The Lockheed Martin-built fighter is expected to become a key element in missile defense because it can detect and destroy small cruise missiles and also evade sophisticated air defenses to bomb ballistic missile launch sites. Whether Japanese law might be interpreted to allow the country's Self Defense Force to use the bombing to defend against ballistic missiles is still an open question.
Japanese military officials are quietly but firmly making it known they want the U.S. to release the F-22 to compete for its air force's F-X fighter program, and that they are adamant in wanting to field the most advanced air combat technology available.
Tokyo wants a stealthy fighter equipped with an active electronically scanned radar for cruise missile detection and wideband data links to push additional information into Japan's increasingly sophisticated air defense system - a package offered, for the moment, only by the F-22.
"I'm aware the Japanese are interested in the F-22," Gen. Peter Pace, chairman of the Joint Chiefs of Staff, said last week in response to an Aviation Week question. "I'm also aware of our concerns about what we export and don't export of our high technologies. The Japanese are very close friends. We're committed to protecting Japan, so we'll work our way through it. We all need to be concerned about both ballistic and cruise missile defense. It's something that we...need to work on."

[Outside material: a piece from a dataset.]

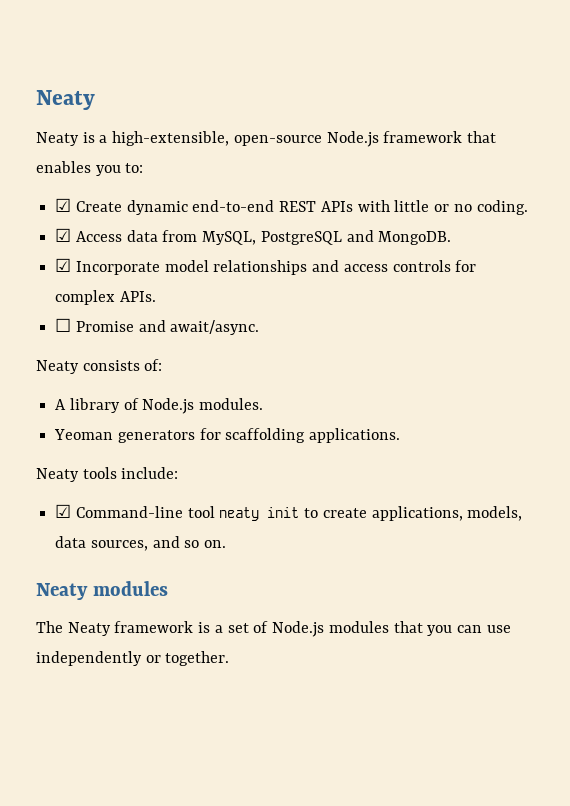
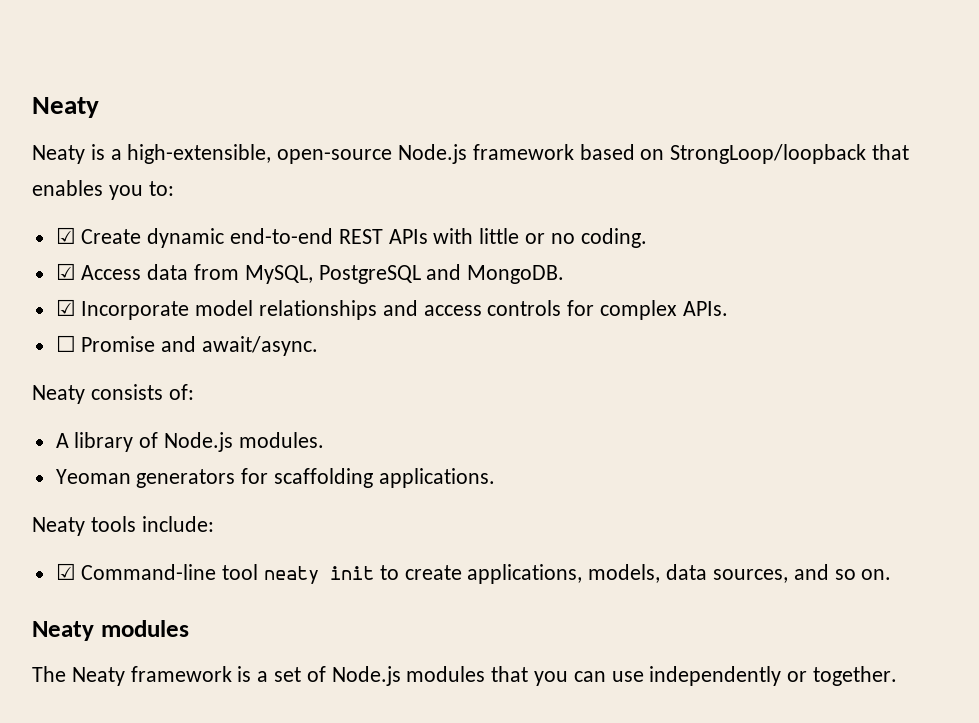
(463, 137) none -> [579,144,867,164] based on StrongLoop/loopback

However, Congress is demanding oversight and approval of any plan for foreign sale of the stealth fighter, and active marketing of the aircraft is prohibited. The U.S. has been trying to pitch either an upgrade of in-service designs (such as F/A-18E/Fs or F-15Es equipped with advanced, small-target, long-range radars) or the Lockheed Martin F-35 Joint Strike Fighter for the F-X program. The primary driver for the F-X requirement remains air superiority - which includes cruise missile defense - for which Tokyo wants the F-22 made available.
Release of the F-22 is becoming a point of pride with the Japanese, who provide the U.S. forward bases in the region as well as dispersal and rapid deployment options in case of a military confrontation or natural disaster in the region, U.S. officials say.